Seem to be hearing that same old "charter conversion chit-chatter", arising once again in some segments of the credit union community.
The financial logic supporting a credit union-to-bank charter conversion never has passed "the sniff test" in the past - and still doesn't! But, there are always a few snake oil peddlers willing to "Pssst!" you up a blind alley with claims of a "magic cure" for all that ails your credit union. Most of those "cures" are best suited only for the washing of hogs. Usually just raw greed papered over with a thin veneer of "wink-wink, nod-nod", "please pass the cash".
The goals of a credit union-to-bank charter conversion are always suspect and the results most often turn out to be "pretty ugly" - kind of like trying to crossbreed Lassie with a pit bull! Just not a good idea! Always creates a puppy which will "bite the hand that breeds you"....
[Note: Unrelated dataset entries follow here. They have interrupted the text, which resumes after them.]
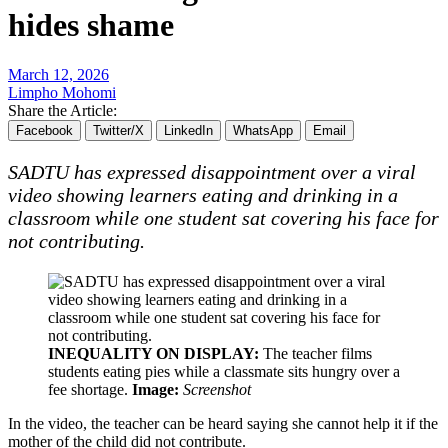
hides shame
March 12, 2026
Limpho Mohomi
Share the Article:
Facebook
Twitter/X
LinkedIn
WhatsApp
Email
SADTU has expressed disappointment over a viral
video showing learners eating and drinking in a
classroom while one student sat covering his face for
not contributing.
INEQUALITY ON DISPLAY:
The teacher films
students eating pies while a classmate sits hungry over a
fee shortage.
Image:
Screenshot
In the video, the teacher can be heard saying she cannot help it if the
mother of the child did not contribute.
So, if you have run out of ideas for your credit union, have loss your energy to lead, and are simply marking time in life...
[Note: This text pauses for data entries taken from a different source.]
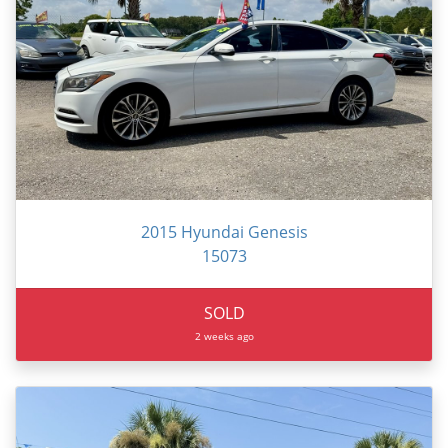
2015 Hyundai Genesis
15073
SOLD
2 weeks ago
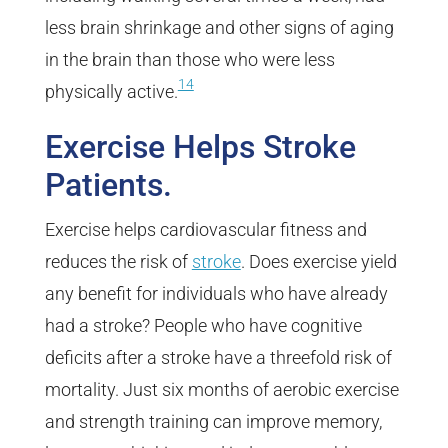
less brain shrinkage and other signs of aging
in the brain than those who were less
14
physically active.
Exercise Helps Stroke
Patients.
Exercise helps cardiovascular fitness and
reduces the risk of
stroke
. Does exercise yield
any benefit for individuals who have already
had a stroke? People who have cognitive
deficits after a stroke have a threefold risk of
mortality. Just six months of aerobic exercise
and strength training can improve memory,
Why don't you just step aside and let a "fresh face" take over?
2 comments:
There should be a mandatory disgorgement of excess capital above what is necessary to be considered well capitalized BONK to members of record on the date of the decision to seek conversion approval. This would remove temptation and assure that no unjust self enrichment is at the bottom of the decision to covert.
The accusation of unjust enrichment alone seems to be a breach of fiduciary duty. What is most alarming to me is that NCUA had to write a regulation several years ago codifying the fiduciary duty of the board members in their decision to recommend a conversion.
C'mon Mr. Blaine, quit spreading the myth of pit bulls as a dangerous breed. All dogs are capable of biting people, including your beloved Lassie. Punish the deed, not the breed!